### EXERCISE REQUIREMENTS
**a.** According to the court decision below, on what date were the papers on the Defendant's motion for summary judgment read?
**b.** Output everything in the records from the line containing "attività sui nostri" down to the end of the records, keeping both ends and leaving out the pictures.
+++ DOCUMENT PASSAGE
New York State Court of Claims

New York State Court of Claims

QUINN v. CITY UNIVERSITY OF NEW YORK, #2008-013-016, Claim No. 106481, Motion No. M-74062


Defendant’s motion for summary judgment is denied, as numerous questions of material fact remain, including whether the Defendant was on constructive notice of deterioration of the chair in question, whether the acts of Defendant’s subcontractor exacerbated its deterioration, and whether Claimant’s expert can establish that the deterioration was so obvious as to place Defendant on constructive notice.

Case Information

Claimant short name:
Footnote (claimant name) :

Footnote (defendant name) :

Third-party claimant(s):

Third-party defendant(s):

Claim number(s):
Motion number(s):
Cross-motion number(s):

Claimant’s attorney:
Defendant’s attorney:
Attorney General of the State of New York
BY: CHERYL RAMEAU, ESQ.Assistant Attorney General
Third-party defendant’s attorney:

Signature date:
April 17, 2008

Official citation:

Appellate results:

See also (multicaptioned case)


On February 20, 2008, the following papers were read on motion by Defendant for summary judgment dismissing the claim:
Notice of Motion, Affirmation and Exhibits Annexed

Opposing Affirmation, Affidavit and Exhibits Annexed

Reply Affirmation

Filed Papers: Claim; Answer

Upon the foregoing papers, this motion is denied.
++++++
+++ AVAILABLE DATA
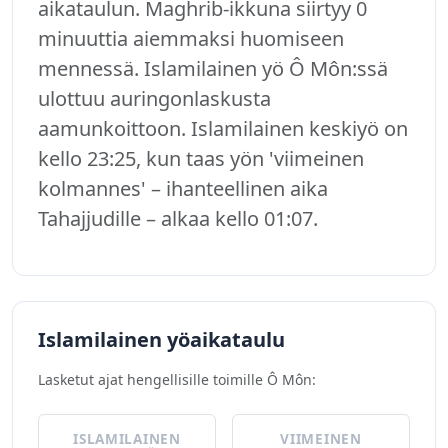
aikataulun. Maghrib-ikkuna siirtyy 0
minuuttia aiemmaksi huomiseen
mennessä. Islamilainen yö Ô Môn:ssä
ulottuu auringonlaskusta
aamunkoittoon. Islamilainen keskiyö on
kello 23:25, kun taas yön 'viimeinen
kolmannes' – ihanteellinen aika
Tahajjudille – alkaa kello 01:07.
Islamilainen yöaikataulu
Lasketut ajat hengellisille toimille Ô Môn:
ISLAMILAINEN
VIIMEINEN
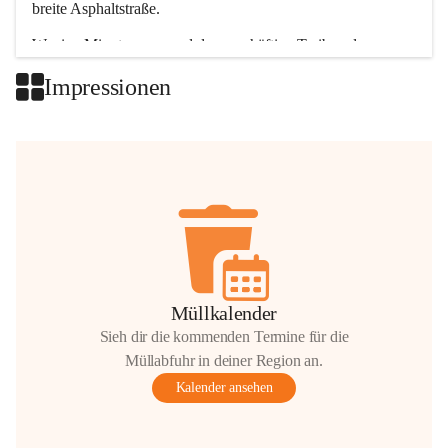
breite Asphaltstraße. 
Wenige Minuten nur, und das geschäftige Treiben der 
Talgemeinden sorgt für abwechslungsreiche Möglichkeiten.
Impressionen
+2
Müllkalender
Sieh dir die kommenden Termine für die
Müllabfuhr in deiner Region an.
Kalender ansehen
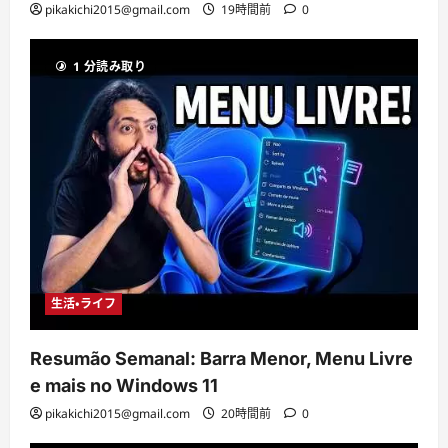
pikakichi2015@gmail.com
19時間前
0
1 分読み取り
生活・ライフ
Resumão Semanal: Barra Menor, Menu Livre
e mais no Windows 11
pikakichi2015@gmail.com
20時間前
0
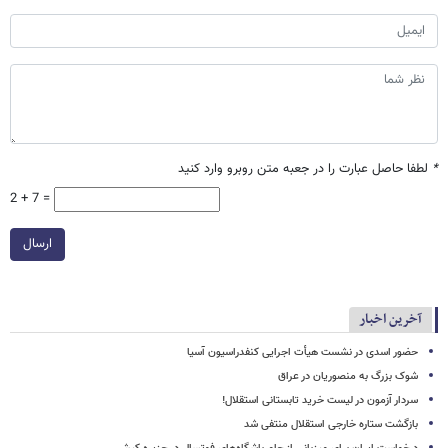
*
لطفا حاصل عبارت را در جعبه متن روبرو وارد کنید
2 + 7 =
ارسال
آخرین اخبار
حضور اسدی در نشست هیأت اجرایی کنفدراسیون آسیا
شوک بزرگ به منصوریان در عراق
سردار آزمون در لیست خرید تابستانی استقلال!
بازگشت ستاره خارجی استقلال منتفی شد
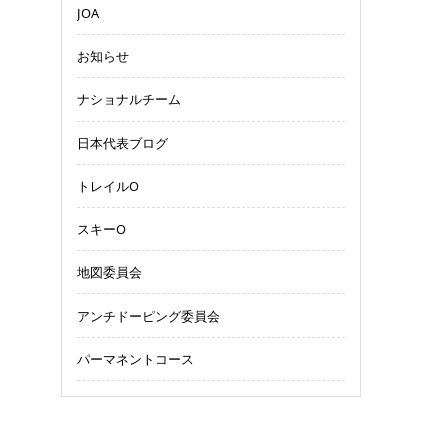
JOA
お知らせ
ナショナルチーム
日本代表ブログ
トレイルO
スキーO
地図委員会
アンチドーピング委員会
パーマネントコース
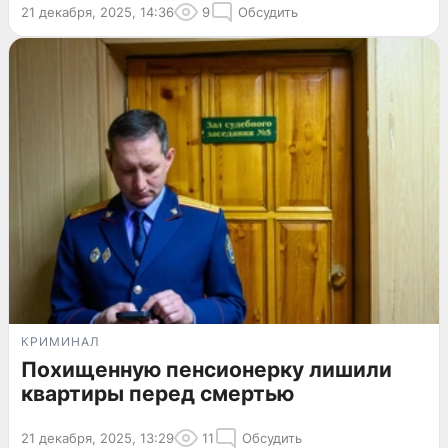
21 декабря, 2025, 14:36
9
Обсудить
КРИМИНАЛ
Похищенную пенсионерку лишили
квартиры перед смертью
21 декабря, 2025, 13:29
11
Обсудить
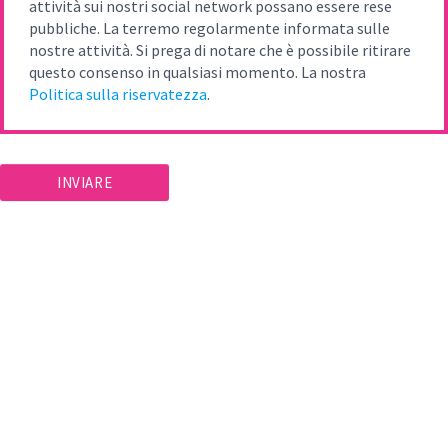
attività sui nostri social network possano essere rese
pubbliche. La terremo regolarmente informata sulle
nostre attività. Si prega di notare che è possibile ritirare
questo consenso in qualsiasi momento. La nostra
Politica sulla riservatezza
.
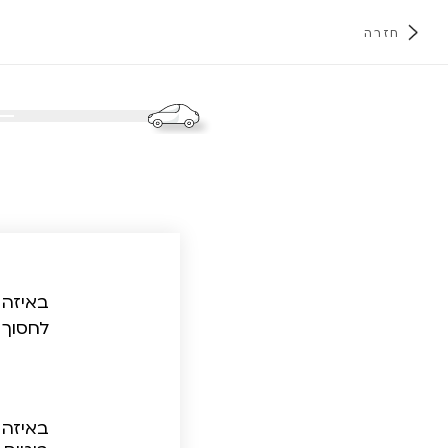
חזרה
א
באיזה 
לחסוך 
באיזה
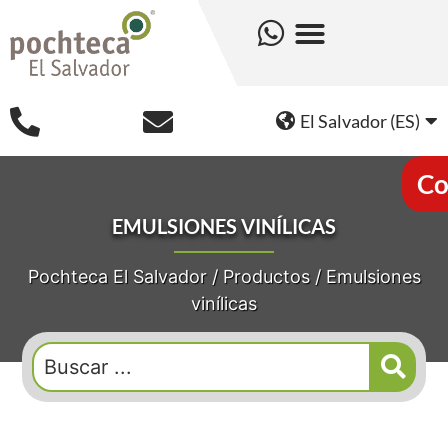
El Salvador (ES)
Co
EMULSIONES VINÍLICAS
Pochteca El Salvador
/
Productos
/
Emulsiones
vinílicas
++++++
### EXERCISE RESULTS
**a.** February 20, 2008

**b.**
attività sui nostri social network possano essere rese
pubbliche. La terremo regolarmente informata sulle
nostre attività. Si prega di notare che è possibile ritirare
questo consenso in qualsiasi momento. La nostra
Politica sulla riservatezza
.
חזרה
א
באיזה 
לחסוך 
באיזה
El Salvador (ES)
Co
EMULSIONES VINÍLICAS
Pochteca El Salvador
/
Productos
/
Emulsiones
vinílicas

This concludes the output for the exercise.